Are there any previous connections between Hankey and Trump?
Hankey said he is an investor in Axos Bank, a San Diego institution that refinanced Trump Tower in 2022 for $100 million. Hankey said that he didn’t know of the refinancing until afterward and that selling Trump the bond was a business decision, though he acknowledged he is a Trump supporter. “I voted for Democrats in the past and I will support people who are business-friendly,” he said.
So how did he get involved with Trump’s bond deal?
Trump suffered a legal blow when a judge ruled in February that the former president and his company had for years exaggerated their wealth to obtain real estate loans on better terms — and must pay a financial penalty of $364 million, a figure that grew to more than $450 million with interest. Hankey said that he heard how Trump’s legal team was struggling to post such a large bond and he reached out a few days before it was reduced in size last month.
“We were on a conference call and discussing a bond for the approximate size of $460 million and news came on, and one of the people said ‘We were just informed that the bond was reduced to $175 million,’” Hankey recalled.
How did this deal come together?
Hankey said he was later contacted about obtaining a bond for the smaller sum and he agreed to provide it. “They first came up with a list of $140 million in [investment] bonds and said the rest would be in cash. We said the bonds were acceptable to us. They were quality institutional bonds. At the end of the day when they funded, they funded in all cash,” he said.
Hankey said there was more risk in underwriting the $460-million bond, but that could possibly have been completed too through a combination of cash, bonds and real estate as collateral. “I wasn’t comfortable, but I would have been happy to sit down and try to work it out. There would be a little more risk on my end, so maybe there would be a little more price involved,” he said.
Hankey declined to disclose the price of the $175-million bond, which is typically a percentage of the principal, but said the margin on the bond “was very small” because “the dollar amount was large and I just don’t think there is any risk. Plus, we had collateral so we gave him a good rate.”
How was Hankey able to put the deal together so fast?
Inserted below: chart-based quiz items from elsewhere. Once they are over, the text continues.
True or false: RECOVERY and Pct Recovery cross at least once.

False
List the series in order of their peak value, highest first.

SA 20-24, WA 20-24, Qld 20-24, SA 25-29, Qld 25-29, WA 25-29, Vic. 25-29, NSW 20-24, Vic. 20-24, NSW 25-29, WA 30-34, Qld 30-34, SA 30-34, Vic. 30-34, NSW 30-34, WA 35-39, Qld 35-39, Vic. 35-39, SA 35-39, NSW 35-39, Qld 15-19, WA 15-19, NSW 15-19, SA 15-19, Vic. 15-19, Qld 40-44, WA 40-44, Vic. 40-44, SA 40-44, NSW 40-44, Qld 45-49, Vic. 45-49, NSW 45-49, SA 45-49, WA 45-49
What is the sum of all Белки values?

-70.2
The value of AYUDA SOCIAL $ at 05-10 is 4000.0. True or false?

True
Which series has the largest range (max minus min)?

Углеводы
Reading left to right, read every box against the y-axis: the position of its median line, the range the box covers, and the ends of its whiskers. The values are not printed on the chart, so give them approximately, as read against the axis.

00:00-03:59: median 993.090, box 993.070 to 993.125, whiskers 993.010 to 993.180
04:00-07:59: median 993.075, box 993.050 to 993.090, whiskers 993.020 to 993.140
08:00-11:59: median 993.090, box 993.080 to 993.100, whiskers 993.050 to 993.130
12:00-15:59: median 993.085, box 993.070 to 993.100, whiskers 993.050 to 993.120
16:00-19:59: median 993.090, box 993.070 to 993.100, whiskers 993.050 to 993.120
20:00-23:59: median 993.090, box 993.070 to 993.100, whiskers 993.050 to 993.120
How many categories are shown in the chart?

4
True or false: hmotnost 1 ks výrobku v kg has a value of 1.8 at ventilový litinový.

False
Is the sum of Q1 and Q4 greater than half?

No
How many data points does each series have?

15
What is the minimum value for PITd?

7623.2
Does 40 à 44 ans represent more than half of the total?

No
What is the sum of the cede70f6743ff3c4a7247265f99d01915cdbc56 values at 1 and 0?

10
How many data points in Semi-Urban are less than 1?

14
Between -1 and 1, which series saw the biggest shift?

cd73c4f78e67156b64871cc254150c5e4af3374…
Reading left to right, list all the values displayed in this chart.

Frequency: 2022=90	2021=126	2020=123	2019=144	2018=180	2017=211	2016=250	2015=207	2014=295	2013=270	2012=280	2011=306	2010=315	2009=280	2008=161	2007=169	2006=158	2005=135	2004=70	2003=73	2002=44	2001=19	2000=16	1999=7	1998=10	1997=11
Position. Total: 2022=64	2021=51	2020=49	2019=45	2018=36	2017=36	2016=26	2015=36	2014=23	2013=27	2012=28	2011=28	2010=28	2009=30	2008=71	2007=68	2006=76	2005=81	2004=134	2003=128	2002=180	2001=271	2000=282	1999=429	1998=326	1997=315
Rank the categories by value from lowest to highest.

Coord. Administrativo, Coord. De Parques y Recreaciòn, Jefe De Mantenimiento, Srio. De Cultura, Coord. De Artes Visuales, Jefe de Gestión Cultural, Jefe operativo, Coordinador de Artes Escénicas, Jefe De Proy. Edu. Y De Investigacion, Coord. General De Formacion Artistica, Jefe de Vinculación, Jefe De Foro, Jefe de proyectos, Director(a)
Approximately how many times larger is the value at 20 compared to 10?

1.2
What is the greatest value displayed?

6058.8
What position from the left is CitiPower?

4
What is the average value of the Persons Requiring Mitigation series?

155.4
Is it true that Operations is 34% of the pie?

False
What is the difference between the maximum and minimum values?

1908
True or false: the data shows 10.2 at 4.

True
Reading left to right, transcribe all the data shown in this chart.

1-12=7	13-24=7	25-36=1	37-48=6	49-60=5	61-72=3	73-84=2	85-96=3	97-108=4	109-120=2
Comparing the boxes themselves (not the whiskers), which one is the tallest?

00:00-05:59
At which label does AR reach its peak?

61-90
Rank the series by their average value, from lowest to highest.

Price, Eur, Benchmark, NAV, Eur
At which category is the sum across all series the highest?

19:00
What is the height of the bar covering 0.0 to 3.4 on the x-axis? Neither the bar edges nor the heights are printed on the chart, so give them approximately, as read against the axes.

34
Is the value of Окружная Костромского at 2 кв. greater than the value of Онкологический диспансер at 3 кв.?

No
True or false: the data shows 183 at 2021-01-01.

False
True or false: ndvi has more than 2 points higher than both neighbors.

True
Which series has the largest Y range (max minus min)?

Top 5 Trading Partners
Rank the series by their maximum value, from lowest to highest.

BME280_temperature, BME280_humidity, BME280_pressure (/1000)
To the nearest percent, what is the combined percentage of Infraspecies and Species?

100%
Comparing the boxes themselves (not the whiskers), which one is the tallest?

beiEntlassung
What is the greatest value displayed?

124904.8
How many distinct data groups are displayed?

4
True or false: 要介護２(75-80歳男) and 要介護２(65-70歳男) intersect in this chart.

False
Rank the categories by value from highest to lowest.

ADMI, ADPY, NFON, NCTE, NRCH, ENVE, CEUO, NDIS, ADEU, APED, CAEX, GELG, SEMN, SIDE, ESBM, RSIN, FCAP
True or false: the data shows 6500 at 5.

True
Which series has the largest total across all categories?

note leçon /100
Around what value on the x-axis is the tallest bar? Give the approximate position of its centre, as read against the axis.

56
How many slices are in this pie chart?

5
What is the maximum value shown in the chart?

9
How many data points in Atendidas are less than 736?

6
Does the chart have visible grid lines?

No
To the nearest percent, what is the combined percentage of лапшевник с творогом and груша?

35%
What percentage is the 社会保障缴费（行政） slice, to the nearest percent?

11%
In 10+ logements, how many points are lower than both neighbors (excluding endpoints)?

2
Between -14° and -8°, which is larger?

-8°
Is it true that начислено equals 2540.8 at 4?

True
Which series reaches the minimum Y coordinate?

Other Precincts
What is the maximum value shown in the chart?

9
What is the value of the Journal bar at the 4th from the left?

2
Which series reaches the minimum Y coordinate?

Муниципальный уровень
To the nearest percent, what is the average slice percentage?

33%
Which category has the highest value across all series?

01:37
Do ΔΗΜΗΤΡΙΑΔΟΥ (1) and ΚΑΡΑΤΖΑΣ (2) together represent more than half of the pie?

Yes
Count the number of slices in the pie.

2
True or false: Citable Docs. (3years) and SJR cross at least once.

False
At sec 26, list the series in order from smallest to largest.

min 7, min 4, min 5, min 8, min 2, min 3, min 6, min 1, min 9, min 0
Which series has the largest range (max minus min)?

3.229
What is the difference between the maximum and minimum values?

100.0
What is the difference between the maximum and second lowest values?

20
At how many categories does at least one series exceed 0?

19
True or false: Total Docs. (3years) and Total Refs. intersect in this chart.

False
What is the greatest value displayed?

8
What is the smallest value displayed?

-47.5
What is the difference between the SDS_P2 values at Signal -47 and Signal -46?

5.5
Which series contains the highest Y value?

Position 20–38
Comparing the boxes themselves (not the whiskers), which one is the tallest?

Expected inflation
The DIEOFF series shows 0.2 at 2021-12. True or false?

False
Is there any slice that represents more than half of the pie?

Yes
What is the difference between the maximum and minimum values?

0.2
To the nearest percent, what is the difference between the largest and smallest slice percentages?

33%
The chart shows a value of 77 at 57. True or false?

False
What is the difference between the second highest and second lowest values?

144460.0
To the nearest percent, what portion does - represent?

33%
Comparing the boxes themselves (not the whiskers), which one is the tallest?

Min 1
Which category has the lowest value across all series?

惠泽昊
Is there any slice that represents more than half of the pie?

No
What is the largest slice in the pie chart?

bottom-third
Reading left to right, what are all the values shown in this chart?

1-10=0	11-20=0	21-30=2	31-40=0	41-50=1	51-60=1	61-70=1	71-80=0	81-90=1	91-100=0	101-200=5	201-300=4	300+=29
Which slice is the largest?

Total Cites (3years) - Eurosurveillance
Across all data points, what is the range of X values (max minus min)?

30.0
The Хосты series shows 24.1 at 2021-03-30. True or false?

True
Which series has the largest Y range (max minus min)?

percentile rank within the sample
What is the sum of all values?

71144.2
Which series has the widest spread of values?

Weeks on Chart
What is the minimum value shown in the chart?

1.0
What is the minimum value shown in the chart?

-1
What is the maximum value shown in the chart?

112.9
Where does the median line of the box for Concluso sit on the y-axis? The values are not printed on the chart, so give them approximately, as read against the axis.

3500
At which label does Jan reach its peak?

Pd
Hankey is considered a hard-money lender, which typically charges a steep interest rate and requires collateral that can cover a loan should it go bad. They are usually lenders of last resort or when a borrower needs money fast. Hankey Capital, the entity that lent to Niami, states on its website that it will lend as much as $300 million and can close a loan in as few as five days.
Hankey said the appeal bond deal came together in just in a few days. “We had to get a lot of documents to sign but they came up with the cash right away and we have liquidity, so it was just a matter of putting the paperwork together,” he said.
Has Hankey ever provided such a loan before?
Hankey said he has not previously underwriten an appeal bond, but his insurance business has handled niche bonds such as for mining companies that need to ensure they will perform environmental reclamation work after mining activity stops.
What happens if Donald Trump loses his appeal?
Hankey said that if Trump cannot pay the judgment, the court will cash the bond in and his company will have “a day or two” to come up with money, which is sitting in an escrow account at a major brokerage. “The collateral is cash. There shouldn’t be any risk, but you never know with these things,” he said.
Has he spoken to Trump about the bond deal?
Hankey said he has never spoken to the former president, but he did speak to his son Eric Tuesday morning. “He called and thanked us,” Hankey said. The bond also puts on hold about $10 million in fines against Eric Trump and his brother Donald Trump Jr., as well as former Trump Organization Chief Financial Officer Allen Weisselberg, who are also defendants, according to the Associated Press.